▶ Given passage
*** Begin section ***
One way to specify this angle is to specify the proper $ x $ and $ y $ axes of the camera coordinate system. We do so with a simple trick. Look at your point on the wall again. This time, put the crown of your head facing toward the ceiling. Call this “upwards”. Now, to look at your point you may have to move your eyes a little bit up or down in their sockets. That’s okay, as long as we keep the crown of your head pointing upwards. If your head is the camera, your eyes are looking in the look direction and your right ear is facing in the direction of the positive $ x $ axis. Your ear points out to the right.

Now, we will let our head drift away from the crown pointing directly up. Bring your chin up or down so that you’re still looking at your point on the wall, but now your eyes are looking “straight ahead”, but maybe your chin is no longer pointing parallel to the floor. That’s okay. This is the key observation: your right ear hasn’t moved! By tilting your chin up and down, you essentially rotate your head around the $ x $ axis (the axis coming out of your right ear). Once you’ve moved your chin so that the line of sight is “straight out of your head”, the crown of your head now doesn’t point directly up toward the ceiling, but the crown of your head still points directly “upwards” in the coordinate system relative to your eye balls.
*** End section ***
▶ Material provided
*** Begin section ***
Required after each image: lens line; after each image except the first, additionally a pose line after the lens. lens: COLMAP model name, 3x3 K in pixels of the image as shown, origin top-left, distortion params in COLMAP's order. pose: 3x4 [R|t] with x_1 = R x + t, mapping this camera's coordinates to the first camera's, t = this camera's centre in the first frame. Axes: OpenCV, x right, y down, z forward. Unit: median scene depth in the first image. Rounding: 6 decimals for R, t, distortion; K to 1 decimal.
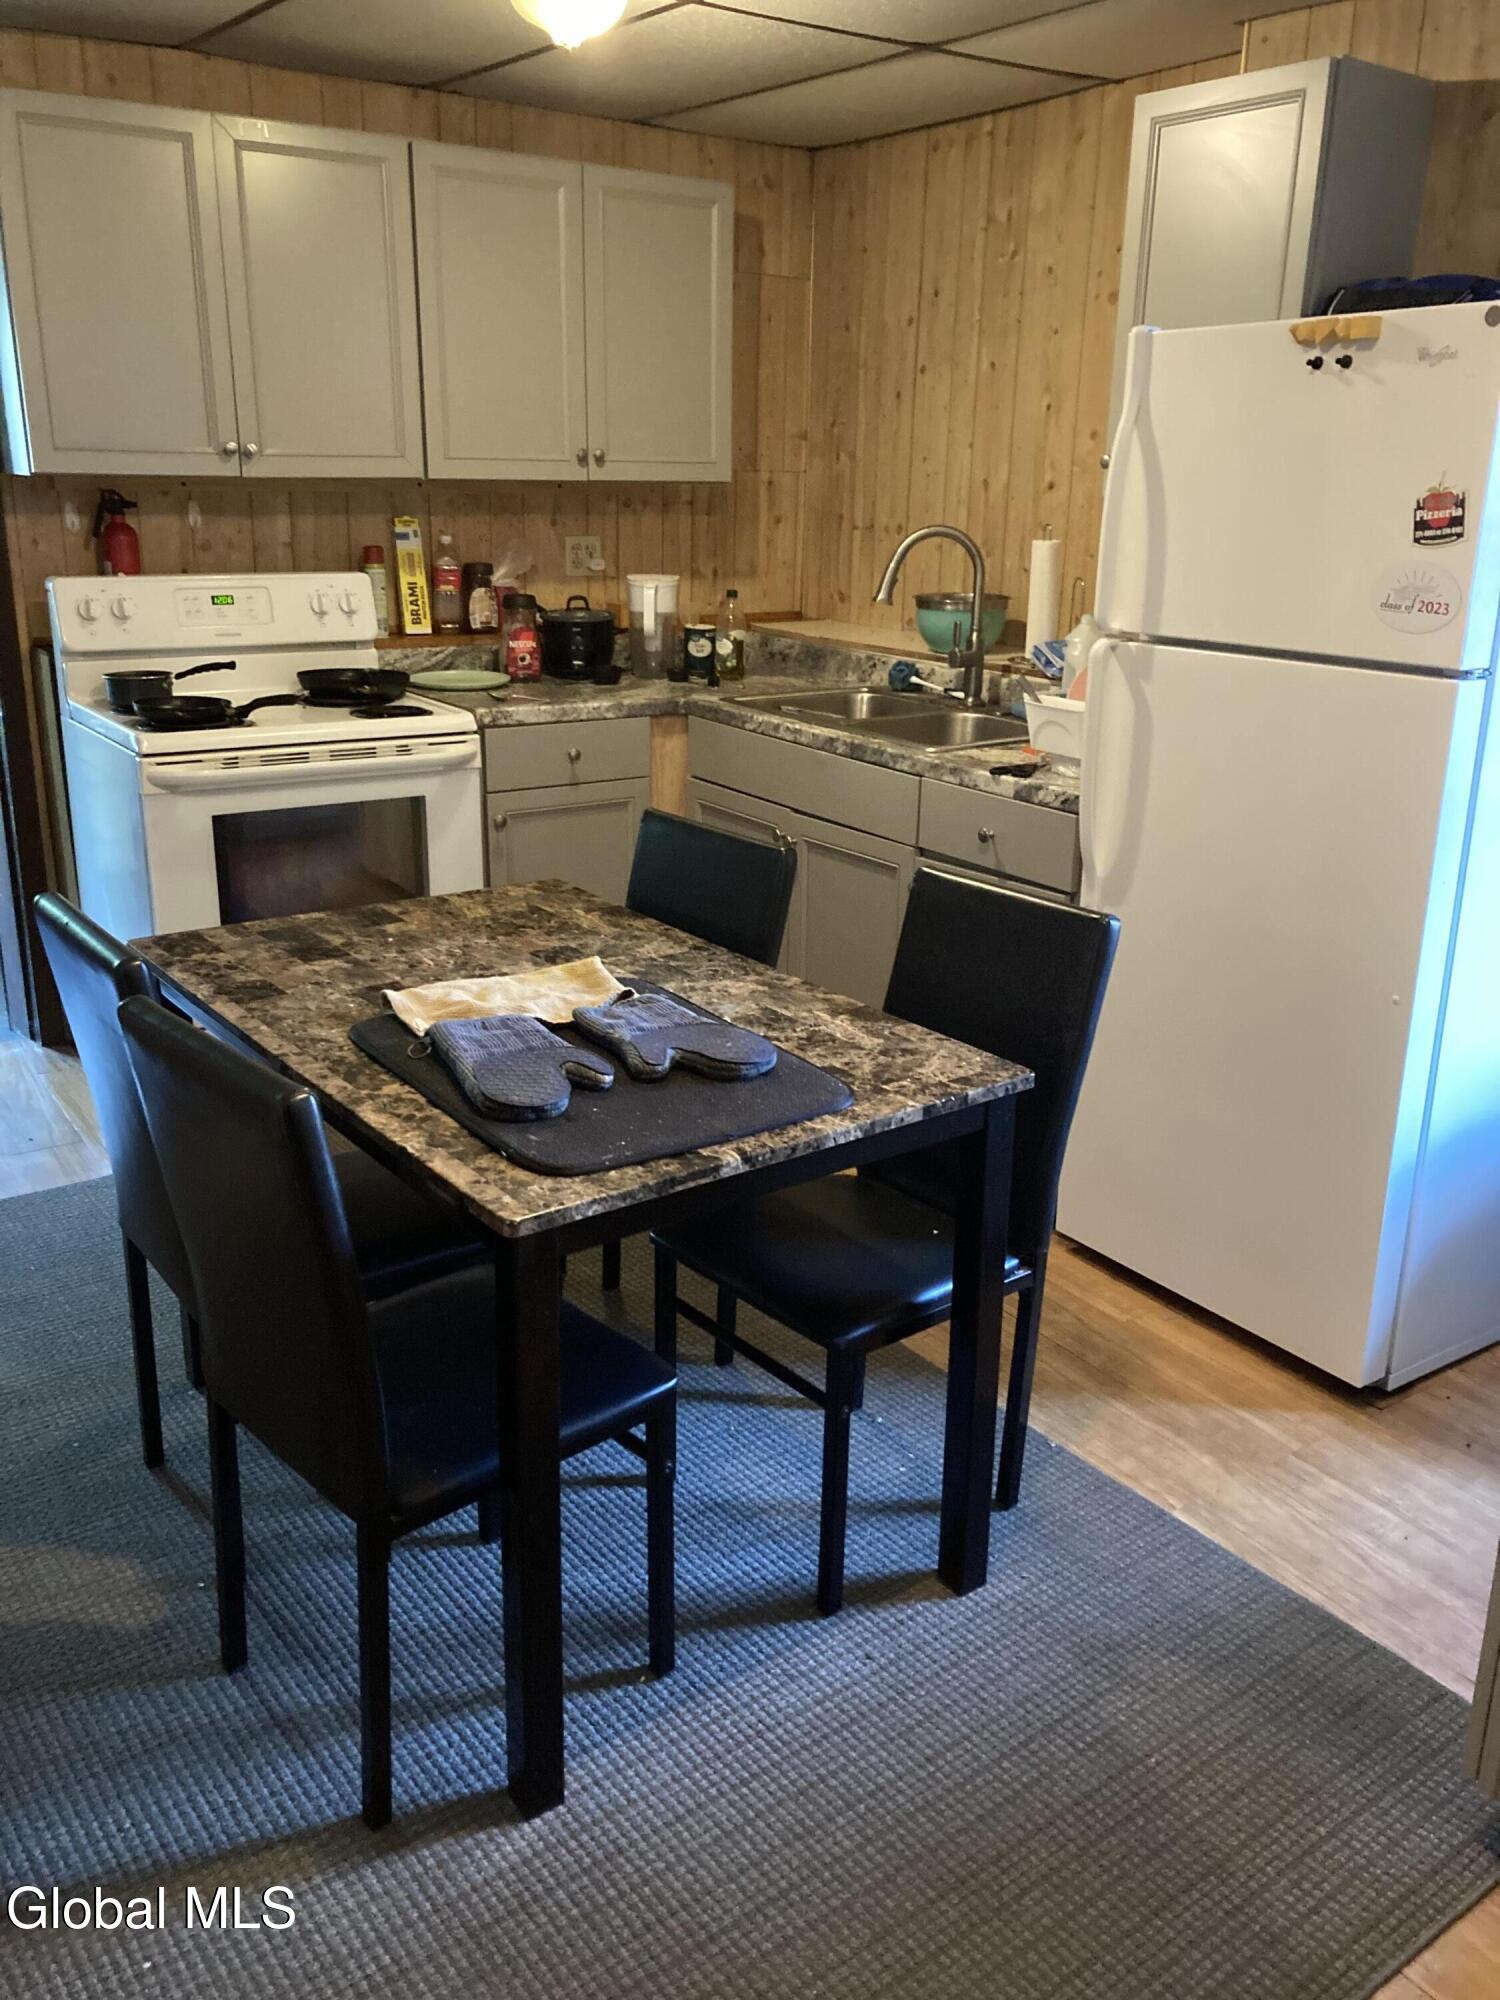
*** End section ***
▶ Work required
Return, word for word, the stretch of the camera-orientation passage above from "Now, we will" through "your eye balls.".

▶ Exercise response
Now, we will let our head drift away from the crown pointing directly up. Bring your chin up or down so that you’re still looking at your point on the wall, but now your eyes are looking “straight ahead”, but maybe your chin is no longer pointing parallel to the floor. That’s okay. This is the key observation: your right ear hasn’t moved! By tilting your chin up and down, you essentially rotate your head around the $ x $ axis (the axis coming out of your right ear). Once you’ve moved your chin so that the line of sight is “straight out of your head”, the crown of your head now doesn’t point directly up toward the ceiling, but the crown of your head still points directly “upwards” in the coordinate system relative to your eye balls.